What We Do
Urban Wood Economy is a national nonprofit turning those costs into gains. Our entrepreneurial model is leveraging untapped opportunities to cut CO2 emissions and create jobs by bringing urban and community wood utilization to scale.
“Recovered wood is a cash crop. By forging links in the supply chain, we’re building economies, capturing carbon, creating jobs and transforming communities.”
Jeff Carroll | Co-Founder, Urban Wood Economy
Circumventing the landfill
When a tree in a city, town, neighborhood, or rural area—the wildland urban interface—comes down due to storm damage, age, disease, development or any number of other reasons, its fate is often the wood chipper or landfill. Instead, our model keeps this wood in circulation, providing value-added products and drastically reducing the release of carbon into the atmosphere.
Deconstruction, not demolition
We work with our community partners to turn the building rehab paradigm on its head. Our collaborative projects showcase the fact that reclamation is a better value than wholesale demolition. Deconstruction — where usable wood is harvested instead of thrown on the trash heap — can reduce costs without delaying tight schedules, and is a meaningful source of jobs.

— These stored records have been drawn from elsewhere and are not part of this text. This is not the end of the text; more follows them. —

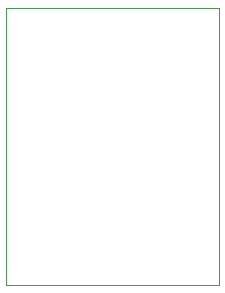
<source format=gbr>
%TF.GenerationSoftware,KiCad,Pcbnew,9.0.0*%
%TF.CreationDate,2025-02-20T21:13:30+01:00*%
%TF.ProjectId,chouchou_mx,63686f75-6368-46f7-955f-6d782e6b6963,v1.0.0*%
%TF.SameCoordinates,Original*%
%TF.FileFunction,Legend,Top*%
%TF.FilePolarity,Positive*%
%FSLAX46Y46*%
G04 Gerber Fmt 4.6, Leading zero omitted, Abs format (unit mm)*
G04 Created by KiCad (PCBNEW 9.0.0) date 2025-02-20 21:13:30*
%MOMM*%
%LPD*%
G01*
G04 APERTURE LIST*
%ADD10C,0.120000*%
G04 APERTURE END LIST*
D10*
%TO.C,RP2040Zero1*%
X135100600Y-132422600D02*
X117100600Y-132422600D01*
X117100600Y-132422600D02*
X117100600Y-155922600D01*
X117100600Y-155922600D02*
X135100600Y-155922600D01*
X135100600Y-155922600D02*
X135100600Y-132422600D01*
%TD*%
M02*

</source>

From waste stream to supply chain
Trees removed from communities are taken out of the waste stream and placed into the supply chain through an aggregation process. Known as biomass campuses, these innovative, high-volume, zero-waste aggregation sites process every part of the tree from roots to leaves into one of three products:
High-Value Lumber
which is used by builders and other end users such as furniture manufacturers, architects, or artisans.
Biochar
a versatile carbon-based product that has many diverse uses, such as a soil amendment and water filtration.
Nutrient-rich Compost
which supports plant growth as nature’s fertilizer everywhere from organic backyard gardening to large-scale agriculture.
And…the cycle continues
We don’t stop when the dust settles. We connect organizations that are planting and maintaining trees in the same communities where we’re working. By doing so, we’re creating local and regional jobs, and building a restorative and regenerative cycle that benefits everyone.